## [Problem description]
The copy should run from the line containing "pinky mcp: (739, 401)" through the last line of the entries below, exactly as written, with pictures omitted.

Images with localized body landmarks:

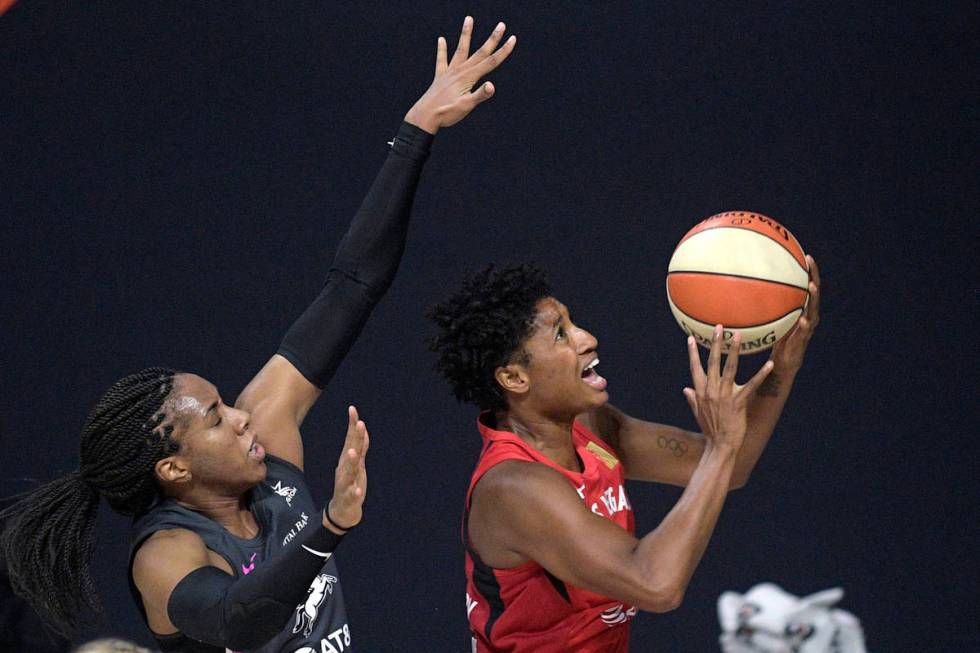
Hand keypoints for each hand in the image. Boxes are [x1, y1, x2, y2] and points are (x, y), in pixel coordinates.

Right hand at [326, 405, 368, 532]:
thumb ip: (361, 448)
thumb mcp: (357, 464)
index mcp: (348, 460)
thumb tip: (363, 430)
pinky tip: (357, 490)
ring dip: (351, 462)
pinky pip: (352, 494)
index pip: (351, 439)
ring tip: (353, 452)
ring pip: (349, 471)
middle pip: (351, 451)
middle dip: (355, 437)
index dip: (352, 425)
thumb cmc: (349, 483)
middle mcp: (345, 468)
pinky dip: (354, 492)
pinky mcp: (349, 497)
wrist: (342, 510)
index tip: (353, 408)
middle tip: (359, 423)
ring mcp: (346, 483)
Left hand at [404, 16, 516, 133]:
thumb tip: (492, 86)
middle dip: (493, 39)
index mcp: (468, 77)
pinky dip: (442, 49)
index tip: (513, 39)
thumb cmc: (446, 113)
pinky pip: (441, 60)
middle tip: (502, 25)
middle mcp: (460, 71)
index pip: (490, 62)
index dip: (503, 51)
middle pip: (480, 52)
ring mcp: (449, 72)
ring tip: (469, 18)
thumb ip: (479, 95)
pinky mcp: (440, 77)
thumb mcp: (466, 106)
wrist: (424, 116)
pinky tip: (441, 39)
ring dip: (466, 34)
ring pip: (460, 49)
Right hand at [683, 326, 773, 451]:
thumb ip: (692, 398)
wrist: (720, 445)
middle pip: (712, 362)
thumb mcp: (698, 413)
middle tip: (718, 327)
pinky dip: (761, 374)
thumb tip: (685, 389)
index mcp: (700, 391)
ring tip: (738, 335)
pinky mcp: (739, 401)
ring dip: (734, 350)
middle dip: (715, 343)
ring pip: (730, 368)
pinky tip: (769, 364)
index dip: (693, 353)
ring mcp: (725, 395)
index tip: (690, 338)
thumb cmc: (710, 430)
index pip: (695, 368)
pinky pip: (752, 384)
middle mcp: (711, 390)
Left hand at [769, 255, 820, 372]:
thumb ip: (764, 309)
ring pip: (814, 311)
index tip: (806, 256)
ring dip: (814, 298)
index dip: (809, 272)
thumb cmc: (774, 341)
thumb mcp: (770, 322)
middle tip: (810, 262)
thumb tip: (747, 293)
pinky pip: (804, 332)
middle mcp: (807, 317)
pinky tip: (803, 319)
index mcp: (802, 311)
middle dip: (813, 277)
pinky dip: (804, 326)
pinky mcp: (802, 342)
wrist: (781, 366)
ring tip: (811, 286)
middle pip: (814, 294)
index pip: (807, 288)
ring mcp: (807, 330)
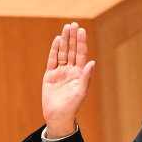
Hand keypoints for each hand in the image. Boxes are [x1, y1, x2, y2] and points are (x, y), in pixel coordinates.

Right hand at [42, 22, 94, 138]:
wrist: (57, 116)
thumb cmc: (72, 107)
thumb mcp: (81, 92)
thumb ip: (86, 77)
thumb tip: (92, 62)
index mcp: (79, 74)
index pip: (81, 54)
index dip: (81, 42)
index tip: (81, 30)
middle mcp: (71, 71)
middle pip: (72, 50)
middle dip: (73, 37)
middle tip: (73, 24)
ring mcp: (60, 72)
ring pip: (62, 53)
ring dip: (64, 41)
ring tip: (66, 28)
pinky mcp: (50, 75)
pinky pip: (52, 60)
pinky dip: (54, 50)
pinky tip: (57, 41)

## [Your solution]
pinky mcp: (739, 401)
ring dip: (734, 350)
middle dip: (715, 343)
ring pip: (730, 368)
pinky tip: (769, 364)
index dip: (693, 353)
ring mcp: (725, 395)
index tip: (690, 338)
thumb cmc: (710, 430)
index pip: (695, 368)
pinky pip: (752, 384)
middle mcp: (711, 390)
Left hand at [769, 255, 820, 372]:
thumb ip: (764, 309)
ring pip: (814, 311)
index tip: (806, 256)
ring dip: (814, 298)
index dip: (809, 272)
thumb cmc: (774, 341)
thumb mcp: (770, 322)
middle tip: (810, 262)
thumb tip: (747, 293)
pinky pip: (804, 332)
middle mcp: (807, 317)
pinky tip: (803, 319)
index mcp: (802, 311)
middle dip: (813, 277)
pinky dip: (804, 326)
pinky mcp: (802, 342)
wrist: (781, 366)
ring tip: (811, 286)
middle pip: (814, 294)
index pip: (807, 288)
ring mcp: (807, 330)
Hand keypoints for each hand in the image. Boxes are [x1, y1, x2, y2] and points are (x, y), in pixel coordinates.

Right hand at [42, 22, 94, 138]:
wrist: (57, 116)
thumb cmc: (72, 107)
thumb mcp: (81, 92)
thumb ip: (86, 77)
thumb tip: (92, 62)
index mcp: (79, 74)
index pip: (81, 54)
index dip: (81, 42)
index tip: (81, 30)
middle mcp: (71, 71)
middle pip: (72, 50)
middle dip: (73, 37)
middle tip: (73, 24)
ring mcp: (60, 72)
ring pip: (62, 53)
ring dip: (64, 41)
ring tip: (66, 28)
pinky mcp: (50, 75)
pinky pip: (52, 60)
pinky dip: (54, 50)
pinky tip: (57, 41)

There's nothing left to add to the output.